(Beginning of READING TEXT)

Last week we highlighted and handicapped the statewide races for the top five constitutional offices of governor, lieutenant governor, attorney general, treasurer and agriculture commissioner. All of these offices are held by incumbent Republicans. Therefore, it would be an upset if any of them went down to defeat.

In fact, currently there are 31 statewide elected offices in Alabama and all 31 are held by Republicans. However, the Democrats have fielded a respectable slate of candidates. We will see if indeed winning the GOP primary is tantamount to election in the Heart of Dixie.

The scene is set for there to be donnybrooks for the two low profile secondary statewide offices of secretary of state and state auditor. There are three gentlemen seeking the GOP nomination for secretary of state. Whoever wins the Republican primary will waltz to election in November.

Reese McKinney is the former Probate Judge of Montgomery County. He served 12 years in that capacity and did an excellent job and is well known in the River Region.

(End of READING TEXT)
(Beginning of RECORD EXTRACTS)

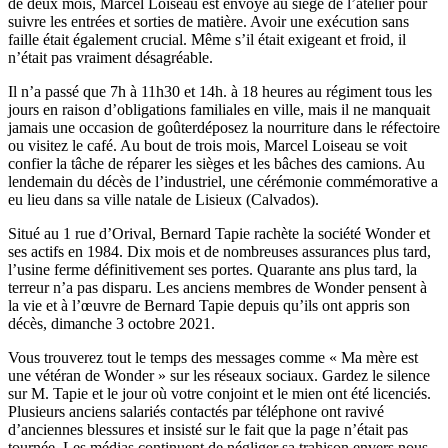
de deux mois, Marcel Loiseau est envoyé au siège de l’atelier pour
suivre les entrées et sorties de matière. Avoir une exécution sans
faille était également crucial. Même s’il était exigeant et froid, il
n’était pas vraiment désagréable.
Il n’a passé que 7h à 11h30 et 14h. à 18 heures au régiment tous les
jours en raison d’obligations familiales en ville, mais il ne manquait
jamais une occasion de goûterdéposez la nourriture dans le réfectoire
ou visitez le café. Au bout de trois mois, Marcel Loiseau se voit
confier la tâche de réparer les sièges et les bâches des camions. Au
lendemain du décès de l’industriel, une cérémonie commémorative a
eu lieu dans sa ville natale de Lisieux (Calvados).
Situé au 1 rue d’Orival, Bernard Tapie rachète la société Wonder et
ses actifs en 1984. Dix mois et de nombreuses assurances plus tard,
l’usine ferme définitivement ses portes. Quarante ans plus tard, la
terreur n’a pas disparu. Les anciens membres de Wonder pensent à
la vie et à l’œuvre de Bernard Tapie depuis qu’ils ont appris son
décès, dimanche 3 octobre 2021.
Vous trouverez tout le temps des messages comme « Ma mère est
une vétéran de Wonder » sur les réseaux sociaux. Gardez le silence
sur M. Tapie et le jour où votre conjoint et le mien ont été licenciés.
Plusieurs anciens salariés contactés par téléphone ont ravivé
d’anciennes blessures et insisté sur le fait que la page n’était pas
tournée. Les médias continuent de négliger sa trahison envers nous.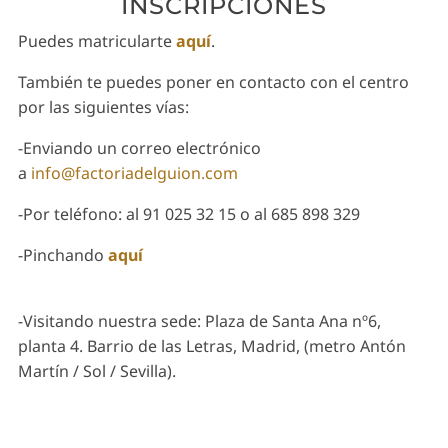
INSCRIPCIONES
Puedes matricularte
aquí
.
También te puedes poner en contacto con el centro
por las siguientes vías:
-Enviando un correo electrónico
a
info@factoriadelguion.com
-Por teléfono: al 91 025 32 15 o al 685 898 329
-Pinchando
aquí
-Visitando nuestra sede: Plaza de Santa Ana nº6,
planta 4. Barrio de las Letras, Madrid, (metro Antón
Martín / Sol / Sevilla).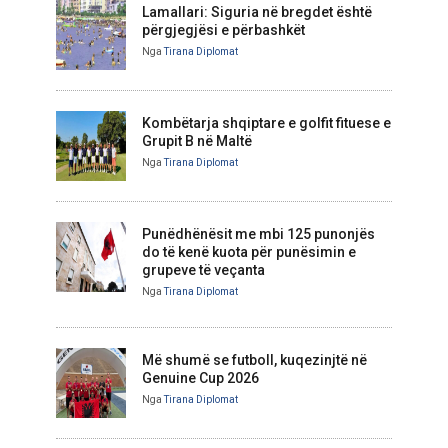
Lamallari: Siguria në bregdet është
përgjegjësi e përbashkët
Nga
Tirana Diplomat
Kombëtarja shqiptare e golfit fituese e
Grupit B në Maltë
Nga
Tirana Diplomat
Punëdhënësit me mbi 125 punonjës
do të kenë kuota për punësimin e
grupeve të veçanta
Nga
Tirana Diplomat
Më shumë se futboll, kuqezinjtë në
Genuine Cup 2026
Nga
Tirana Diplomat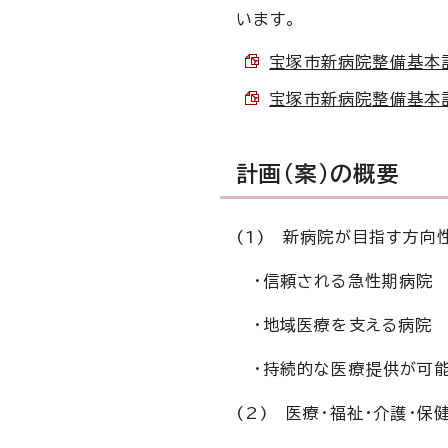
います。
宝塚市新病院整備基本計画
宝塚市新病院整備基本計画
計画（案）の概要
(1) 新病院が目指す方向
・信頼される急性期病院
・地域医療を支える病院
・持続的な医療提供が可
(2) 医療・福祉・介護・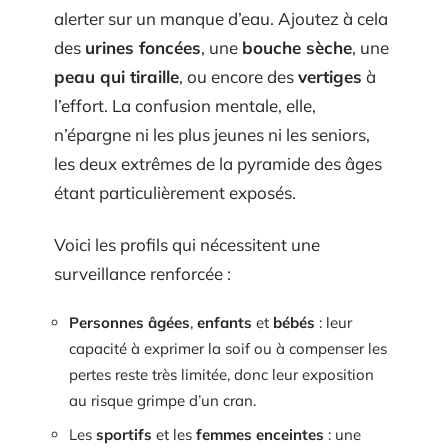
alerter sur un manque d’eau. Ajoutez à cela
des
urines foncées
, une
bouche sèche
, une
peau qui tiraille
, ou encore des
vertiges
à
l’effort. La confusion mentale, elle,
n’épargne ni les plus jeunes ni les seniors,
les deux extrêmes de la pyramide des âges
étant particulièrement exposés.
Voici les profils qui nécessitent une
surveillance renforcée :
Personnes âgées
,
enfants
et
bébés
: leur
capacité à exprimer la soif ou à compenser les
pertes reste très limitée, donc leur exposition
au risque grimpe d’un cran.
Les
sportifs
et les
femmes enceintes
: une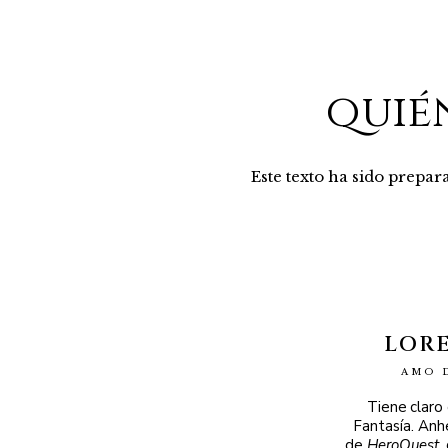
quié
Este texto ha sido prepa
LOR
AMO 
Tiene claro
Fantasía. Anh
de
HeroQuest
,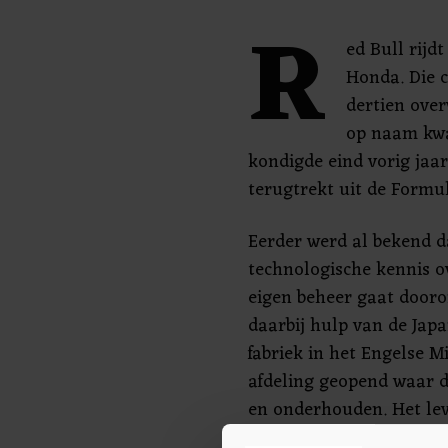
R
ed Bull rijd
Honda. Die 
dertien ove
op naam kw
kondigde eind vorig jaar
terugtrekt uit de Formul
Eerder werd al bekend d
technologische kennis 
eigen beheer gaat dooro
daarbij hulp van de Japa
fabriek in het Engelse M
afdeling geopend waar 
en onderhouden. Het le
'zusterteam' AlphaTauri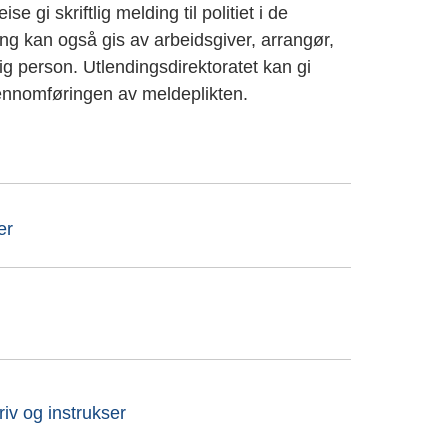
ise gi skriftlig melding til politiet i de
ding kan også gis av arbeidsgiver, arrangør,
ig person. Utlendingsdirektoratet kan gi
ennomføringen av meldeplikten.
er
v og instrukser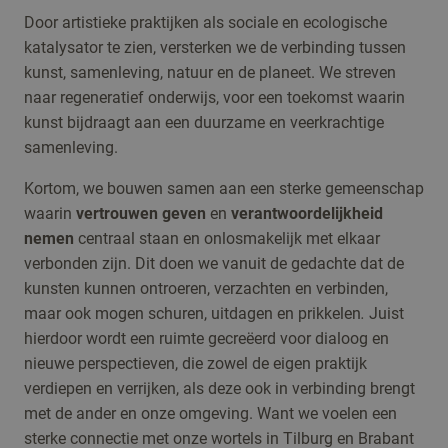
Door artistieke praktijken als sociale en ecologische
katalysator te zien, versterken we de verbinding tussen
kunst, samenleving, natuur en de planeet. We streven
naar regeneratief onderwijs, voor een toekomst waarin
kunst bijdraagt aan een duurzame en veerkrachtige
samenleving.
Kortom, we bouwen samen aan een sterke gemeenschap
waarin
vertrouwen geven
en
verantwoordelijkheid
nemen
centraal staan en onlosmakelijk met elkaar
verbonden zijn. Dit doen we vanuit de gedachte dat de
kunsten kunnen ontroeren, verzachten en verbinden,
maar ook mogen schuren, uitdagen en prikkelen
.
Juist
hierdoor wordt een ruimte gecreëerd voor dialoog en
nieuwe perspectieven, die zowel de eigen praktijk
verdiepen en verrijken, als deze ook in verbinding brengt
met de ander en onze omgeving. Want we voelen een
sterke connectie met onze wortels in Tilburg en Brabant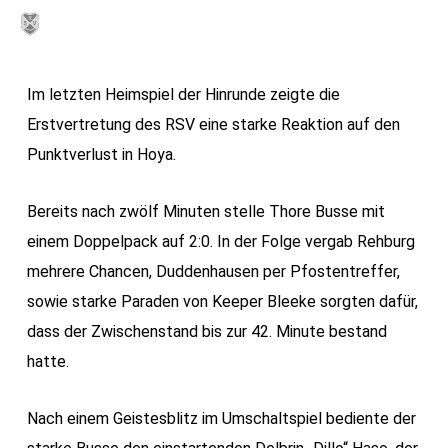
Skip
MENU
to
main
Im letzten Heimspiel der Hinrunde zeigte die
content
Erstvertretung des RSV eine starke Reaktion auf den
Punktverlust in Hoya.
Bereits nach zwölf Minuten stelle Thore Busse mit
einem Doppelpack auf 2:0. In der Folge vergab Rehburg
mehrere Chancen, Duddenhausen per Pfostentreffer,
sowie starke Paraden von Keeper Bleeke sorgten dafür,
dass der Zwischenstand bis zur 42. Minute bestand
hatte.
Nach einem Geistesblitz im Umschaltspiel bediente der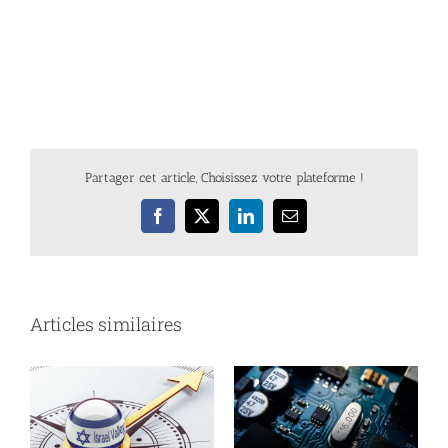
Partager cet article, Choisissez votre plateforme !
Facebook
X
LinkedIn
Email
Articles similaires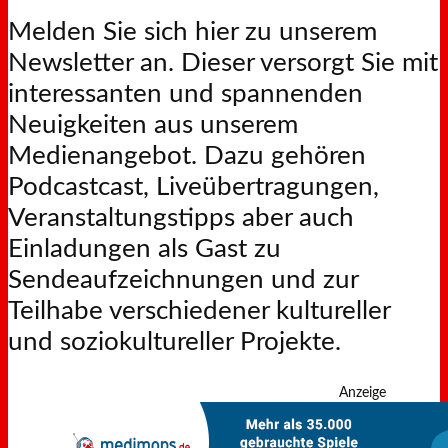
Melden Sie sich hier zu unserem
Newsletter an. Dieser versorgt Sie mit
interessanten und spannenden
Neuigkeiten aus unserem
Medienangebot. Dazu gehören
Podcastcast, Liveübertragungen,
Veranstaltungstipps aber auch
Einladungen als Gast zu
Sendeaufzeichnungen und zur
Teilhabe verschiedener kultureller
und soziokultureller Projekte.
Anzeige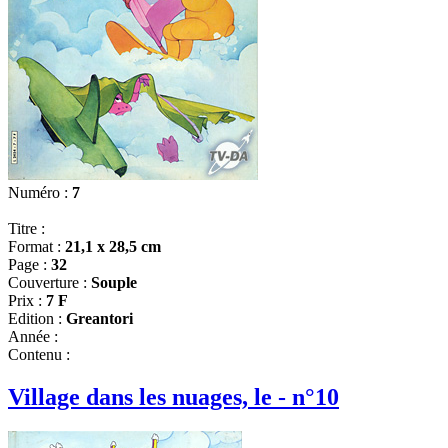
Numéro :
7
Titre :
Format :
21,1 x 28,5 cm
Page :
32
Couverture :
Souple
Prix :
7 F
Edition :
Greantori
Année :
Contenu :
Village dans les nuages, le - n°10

(End of RECORD EXTRACTS)

● WHAT TO DO: From the text on Alabama's statewide races, write out everything from "Last week we" down to "down to defeat.", putting "state auditor" in place of "treasurer".

● TASK ANSWER:
Last week we highlighted and handicapped the statewide races for the top five constitutional offices of governor, lieutenant governor, attorney general, state auditor and agriculture commissioner. All of these offices are held by incumbent Republicans. Therefore, it would be an upset if any of them went down to defeat.